The response must contain each line of the material that holds "Battles".

--------------------

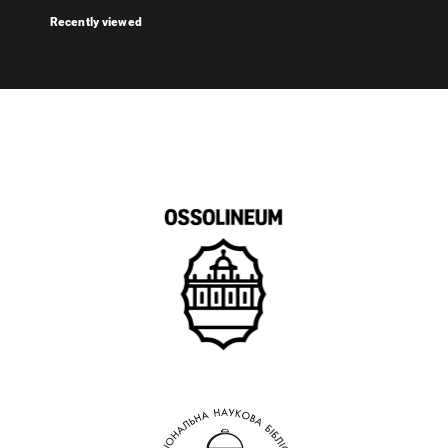
Recently viewed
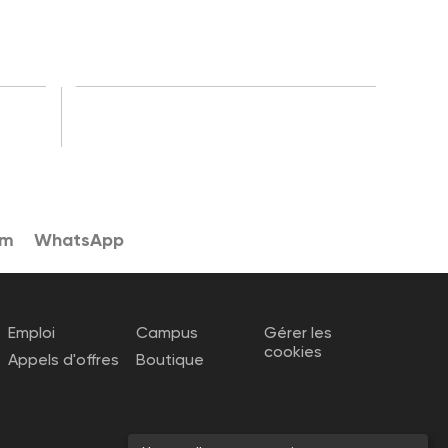
am
WhatsApp
Emploi
Campus
Gérer les
cookies
Appels d'offres
Boutique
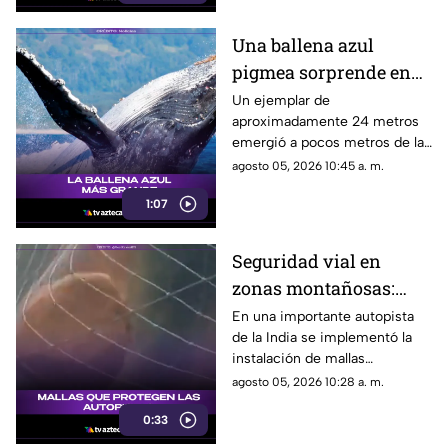
venían siguiendo.
Una ballena azul
pigmea sorprende en
las costas de Australia
Un ejemplar de
aproximadamente 24 metros
emergió a pocos metros de la
superficie cerca del muelle
agosto 05, 2026 10:45 a. m.
Busselton, dejando
1:07
maravillados a turistas,
científicos y habitantes locales.
Seguridad vial en
zonas montañosas:
instalan mallas
En una importante autopista
de la India se implementó la
ciclónicas para frenar
instalación de mallas
caída de rocas
ciclónicas en los laterales
agosto 05, 2026 10:28 a. m.
montañosos para retener
0:33
escombros y rocas,
protegiendo a los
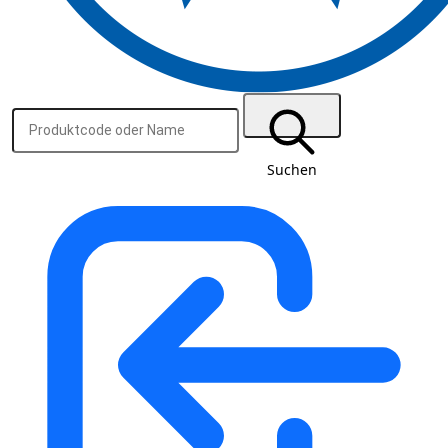
Suchen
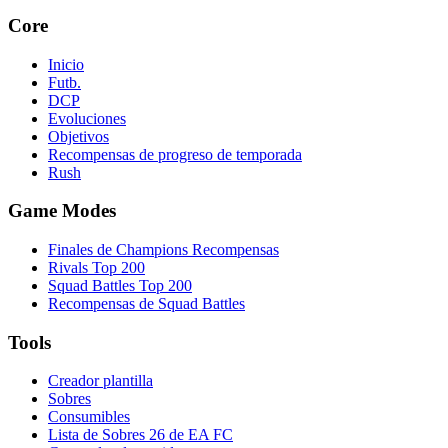
Core
Inicio
Futb.
DCP
Evoluciones
Objetivos
Recompensas de progreso de temporada
Rush
Game Modes
Finales de Champions Recompensas
Rivals Top 200
Squad Battles Top 200
Recompensas de Squad Battles
Tools
Creador plantilla
Sobres
Consumibles
Lista de Sobres 26 de EA FC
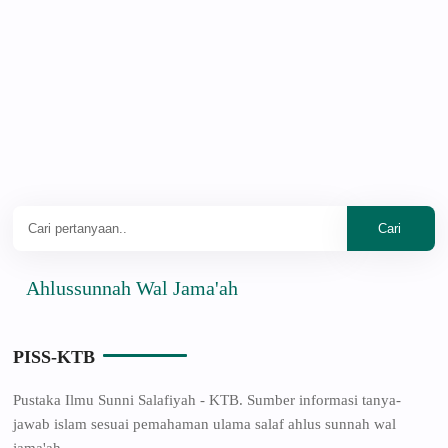
hlussunnah Wal Jama'ah
PISS-KTB
Pustaka Ilmu Sunni Salafiyah - KTB. Sumber informasi tanya-
jawab islam sesuai pemahaman ulama salaf ahlus sunnah wal
jama'ah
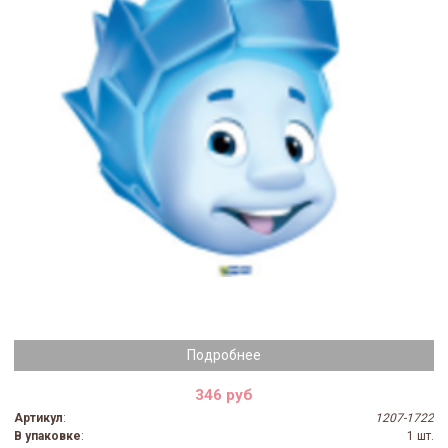
Подробнее
346 руб
Артикул
:
1207-1722
В упаковке
:
1 шт.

--------------------

- **Exercise solution**:
Squad Battles Top 200
Recompensas de Squad Battles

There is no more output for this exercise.